Ecosystem#
Zerfoo is a family of Go modules that together form a complete ML inference and training stack. Each module has its own go.mod, versioning, and release cycle.
Dependency Graph#
float16 ──┐
├──► ztensor ──► zerfoo
float8 ──┘ ▲
│
ztoken ────────────────────────┘- float16 and float8 provide reduced-precision arithmetic
- ztensor builds tensors, compute engines, and computation graphs on top of them
- zerfoo combines ztensor and ztoken into a full inference, training, and serving framework
- ztoken is independent (zero external deps) and plugs directly into zerfoo
Which Module to Import#
| You want to… | Import |
|---|---|
| Run transformer inference or serve models | github.com/zerfoo/zerfoo |
| Work with tensors, GPU compute, or computation graphs | github.com/zerfoo/ztensor |
| Tokenize text (BPE, HuggingFace, GGUF) | github.com/zerfoo/ztoken |
| Do Float16 or BFloat16 arithmetic | github.com/zerfoo/float16 |
| Do FP8 E4M3FN arithmetic | github.com/zerfoo/float8 |
| Convert ONNX models to GGUF | github.com/zerfoo/zonnx (CLI) |
Modules#
ztensor#
GPU-accelerated tensor, compute engine, and computation graph library.
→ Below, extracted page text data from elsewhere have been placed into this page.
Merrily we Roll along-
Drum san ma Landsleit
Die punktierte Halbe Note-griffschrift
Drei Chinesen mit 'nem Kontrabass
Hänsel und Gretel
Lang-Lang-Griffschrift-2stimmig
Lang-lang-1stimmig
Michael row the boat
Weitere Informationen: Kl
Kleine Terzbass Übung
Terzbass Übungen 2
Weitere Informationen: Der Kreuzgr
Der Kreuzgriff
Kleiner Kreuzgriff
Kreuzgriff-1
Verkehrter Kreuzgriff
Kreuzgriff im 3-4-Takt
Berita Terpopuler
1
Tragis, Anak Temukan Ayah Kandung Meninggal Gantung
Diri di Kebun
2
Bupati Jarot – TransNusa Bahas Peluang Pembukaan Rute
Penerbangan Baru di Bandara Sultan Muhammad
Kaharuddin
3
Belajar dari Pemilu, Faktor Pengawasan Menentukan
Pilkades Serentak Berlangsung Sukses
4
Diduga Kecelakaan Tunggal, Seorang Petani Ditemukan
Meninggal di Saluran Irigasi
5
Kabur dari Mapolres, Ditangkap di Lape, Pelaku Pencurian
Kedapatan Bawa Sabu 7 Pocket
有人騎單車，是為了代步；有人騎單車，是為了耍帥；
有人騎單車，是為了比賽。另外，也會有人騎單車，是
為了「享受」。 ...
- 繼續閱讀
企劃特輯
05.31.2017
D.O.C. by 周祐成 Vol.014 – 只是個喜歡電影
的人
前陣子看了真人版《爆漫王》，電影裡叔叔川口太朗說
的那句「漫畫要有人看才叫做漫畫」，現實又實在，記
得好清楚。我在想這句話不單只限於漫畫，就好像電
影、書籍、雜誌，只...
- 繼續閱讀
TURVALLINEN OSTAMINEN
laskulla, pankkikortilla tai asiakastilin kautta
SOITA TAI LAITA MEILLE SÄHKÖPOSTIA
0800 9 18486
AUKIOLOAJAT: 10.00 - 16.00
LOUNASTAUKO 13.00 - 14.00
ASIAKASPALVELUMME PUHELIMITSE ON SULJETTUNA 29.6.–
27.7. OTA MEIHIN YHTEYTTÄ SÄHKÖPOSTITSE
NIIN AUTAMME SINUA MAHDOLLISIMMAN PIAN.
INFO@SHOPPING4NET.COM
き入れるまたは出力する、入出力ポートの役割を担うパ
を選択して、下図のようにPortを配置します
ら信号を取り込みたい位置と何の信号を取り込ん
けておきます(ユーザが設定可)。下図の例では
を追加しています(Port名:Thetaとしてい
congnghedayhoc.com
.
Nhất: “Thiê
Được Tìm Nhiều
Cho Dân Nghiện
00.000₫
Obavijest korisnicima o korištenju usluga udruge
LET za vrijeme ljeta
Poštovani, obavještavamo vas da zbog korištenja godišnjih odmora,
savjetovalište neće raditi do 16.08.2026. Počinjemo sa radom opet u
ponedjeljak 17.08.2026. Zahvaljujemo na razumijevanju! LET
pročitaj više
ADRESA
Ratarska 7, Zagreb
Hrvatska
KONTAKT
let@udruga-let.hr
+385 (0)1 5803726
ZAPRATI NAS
Provides the compute.Engine[T] interface that powers all arithmetic in the ecosystem. Supports CUDA, ROCm, and OpenCL backends loaded at runtime via purego – zero CGo.
ztoken#
BPE tokenizer with HuggingFace tokenizer.json and GGUF tokenizer extraction. Handles SentencePiece compatibility for Llama-family models. Zero external dependencies.
Numeric Types (float16 + float8)#
IEEE 754 half-precision (Float16), Brain Floating Point (BFloat16), and FP8 E4M3FN (Float8) arithmetic libraries. Used by ztensor for quantized tensor storage and mixed-precision compute.
zonnx#
ONNX-to-GGUF converter CLI. Standalone binary with no runtime dependencies on the other modules. Converts ONNX models into GGUF format for use with zerfoo.